Je regrette énormément de ne l’avoir pas revu avant sa mort. J’avais pour lui beaucoup de fraternité, de respect et d’admiration.
Il a beaucoup souffert d’injustice, lui qui fut ministre de la justice. Le régime de Brazzaville ne lui a pas accordé ses droits de haut fonctionnaire de l’état, ils ont laissé mourir celui qui avait écrit » j’ai l’âme trop fière et trop juridique « .
Ils ont laissé mourir un homme d’honneur.
Maître Modileno Massengo nous quitte dans la dignité en citant Pablo Neruda : « J’avoue que j’ai vécu ». Cet humaniste nous quitte avec le sentiment de n’avoir pas achevé ce combat pour l’unité nationale, il voulait que le ciel lui accorde encore une éternité pour montrer le chemin aux nouvelles générations.
Puisqu’il fait partie désormais de notre panthéon, retenons la leçon des nains que nous sommes et profitons des épaules gigantesques de Maître Moudileno Massengo pour mieux voir l’horizon .
Dans quelques jours beaucoup assisteront à ses obsèques , ils l’accompagneront certainement avec le Requiem de Mozart, un frère, ou avec celui de Verdi.
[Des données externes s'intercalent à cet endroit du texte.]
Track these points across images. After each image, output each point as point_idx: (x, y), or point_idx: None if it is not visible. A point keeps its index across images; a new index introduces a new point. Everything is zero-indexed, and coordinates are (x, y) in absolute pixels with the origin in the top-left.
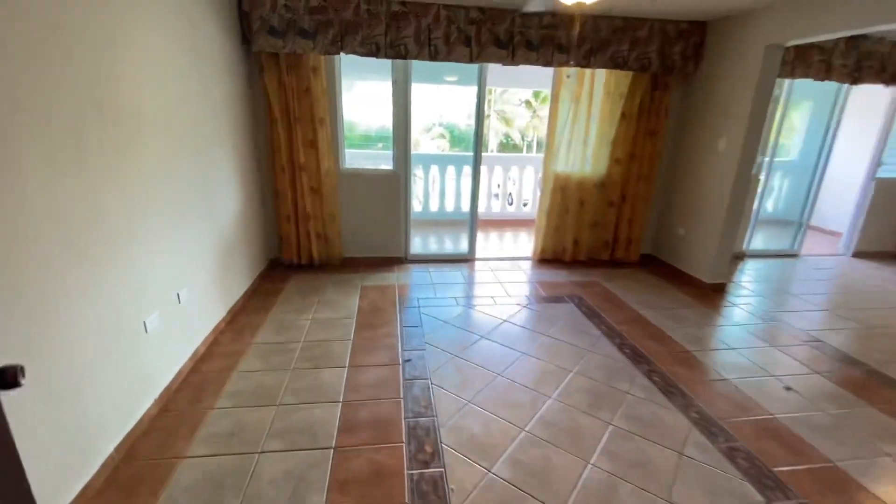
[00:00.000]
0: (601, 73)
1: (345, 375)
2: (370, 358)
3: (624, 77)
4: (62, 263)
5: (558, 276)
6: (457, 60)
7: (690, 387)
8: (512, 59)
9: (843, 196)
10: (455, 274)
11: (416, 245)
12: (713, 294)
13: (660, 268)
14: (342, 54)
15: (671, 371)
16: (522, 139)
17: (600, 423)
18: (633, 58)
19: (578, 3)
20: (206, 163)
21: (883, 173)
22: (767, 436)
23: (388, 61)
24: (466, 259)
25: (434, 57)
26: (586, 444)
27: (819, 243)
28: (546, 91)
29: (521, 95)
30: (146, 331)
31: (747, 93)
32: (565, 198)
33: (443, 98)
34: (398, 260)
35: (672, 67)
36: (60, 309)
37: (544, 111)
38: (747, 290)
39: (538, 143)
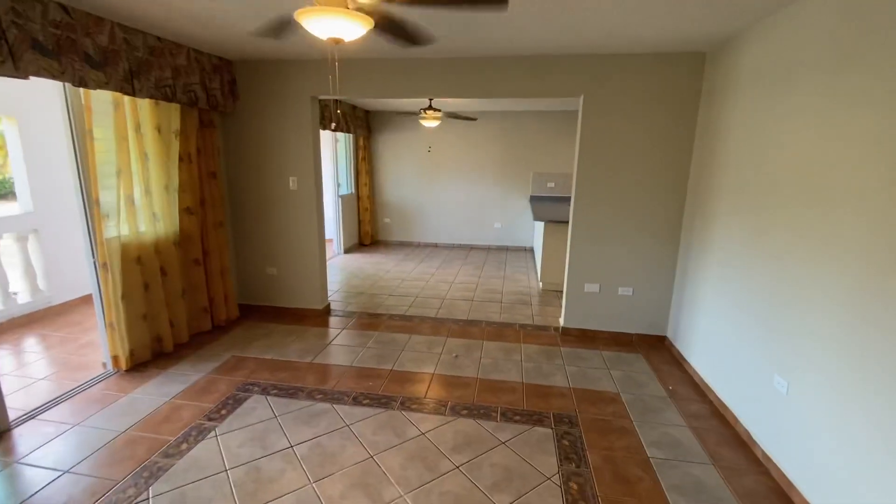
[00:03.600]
0: (145, 106)
1: None
2: None
3: (174, 111)
4: None
5: (172, 381)
6: None
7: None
8: (14, 64)
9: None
10: None
11: None
12: (326, 315)
13: (262, 313)
14: None
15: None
16: None
17: None
18: (181, 89)
19: (336, 40)
20: None
21: (341, 192)
22: None
23: None
24: None
25: None
26: None
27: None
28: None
29: None
30: None
31: (305, 134)
32: (143, 271)
33: None
34: None
35: (216, 104)
36: None
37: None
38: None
39: None
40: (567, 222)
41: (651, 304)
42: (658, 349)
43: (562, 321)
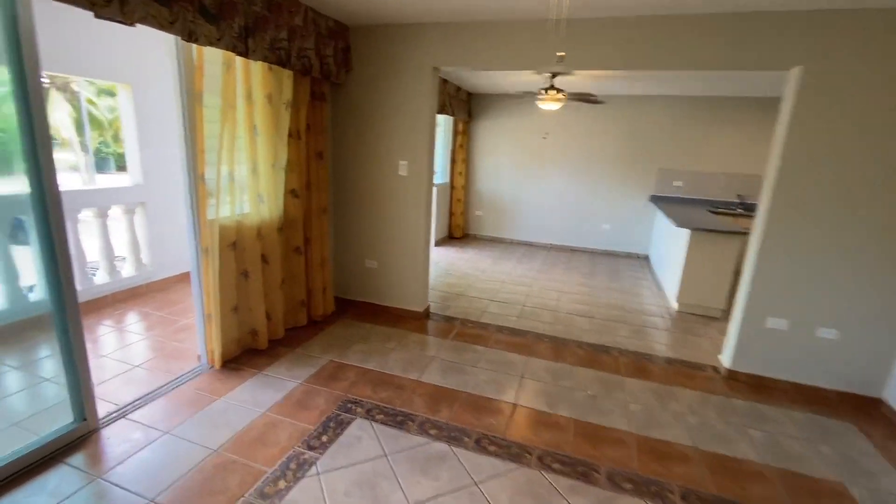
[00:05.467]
0: (257, 71)
1: None
2: None
3: (286, 79)
4: None
5: (267, 386)
6: None
7: None
8: (120, 7)
9: None
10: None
11: None
12: (426, 319)
13: (359, 309)
14: None
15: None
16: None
17: None
18: (295, 53)
19: None
20: None
21: (437, 180)
22: None
23: None
24: (76, 441)
25: None
26: None
27: None
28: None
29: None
30: None
31: (422, 112)
32: (241, 258)
33: None
34: None
35: (329, 73)
36: None
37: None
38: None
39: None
40: (720, 232)
41: (865, 353)
42: (873, 417)
43: (726, 361)
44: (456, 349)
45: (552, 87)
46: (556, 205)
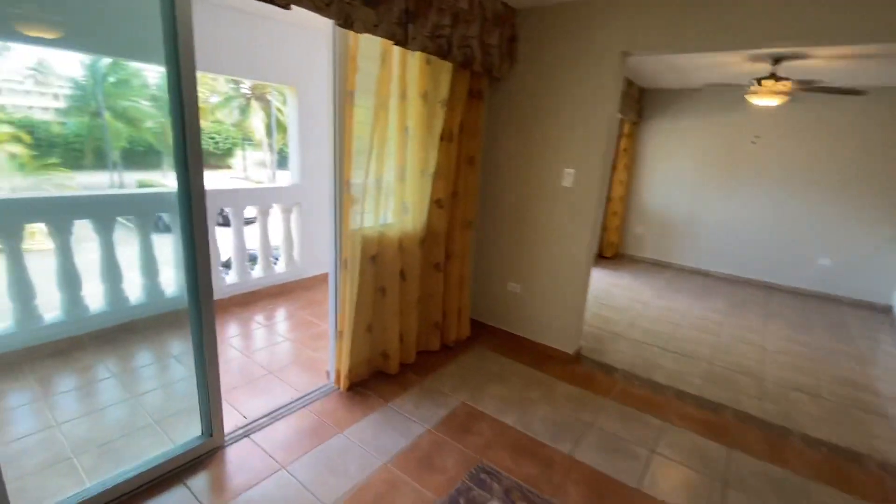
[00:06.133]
0: (414, 64)
1: None
2: None
3: (444, 74)
4: None
5: (392, 426)
6: None
7: None
8: None
9: None
10: None
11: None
12: (577, 363)
13: (496, 339)
14: None
15: None
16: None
17: None
18: (457, 42)
19: None
20: None
21: None
22: None
23: None
24: (205, 455)
25: None
26: None
27: None
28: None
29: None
30: None
31: (601, 110)
32: (380, 273)
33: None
34: None
35: (490, 66)
36: None
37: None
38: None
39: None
40: None
41: None
42: None
43: None
44: (622, 416)
45: (772, 76)
46: (750, 227)
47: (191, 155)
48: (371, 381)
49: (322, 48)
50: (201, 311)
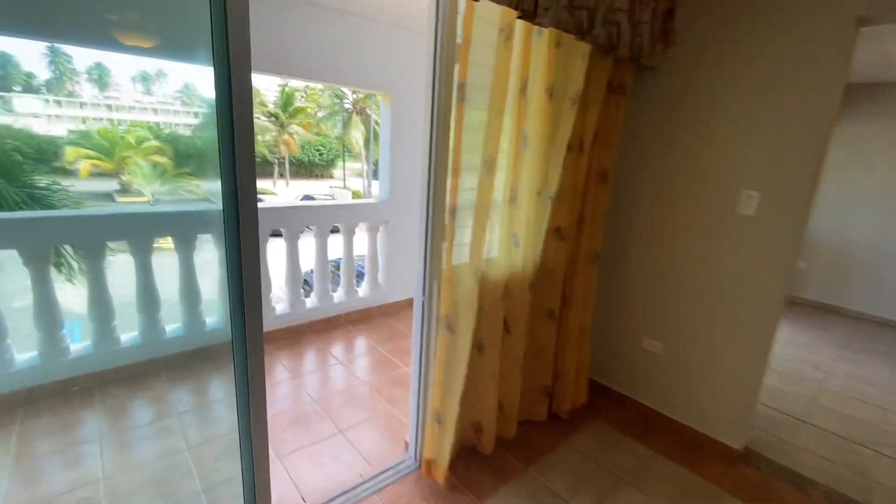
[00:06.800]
0: (540, 49)
1: None
2: None
3: (579, 61)
4: None
5: None
6: None
7: None
8: None
9: None
10: None
11: None
12: (746, 463)
13: (624, 412)
14: None
15: None
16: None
17: None
18: (601, 17)
19: None
20: None
21: None
22: None
23: None
24: None
25: None
26: None
27: None
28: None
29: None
30: None
31: (810, 108)
32: (480, 325)
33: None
34: None
35: (640, 50)
36: None
37: (296, 125)
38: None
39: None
40: None
41: None
42: None
43: None
44: None
45: None
46: None
47: (241, 165)
48: (460, 463)
49: (420, 48)
50: (247, 353)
Autour de cet homme qui a su porter sa pierre à l’édifice, je reste convaincu que vous vous poserez la question des romains devant le cercueil de l’un des leurs autrefois :
MES FRÈRES, QUELLE PASSION a t’il eu de son vivant?
À cette question, je répondrai : Maitre Aloise Moudileno Massengo eut pour seule passion, L’AMOUR du Congo.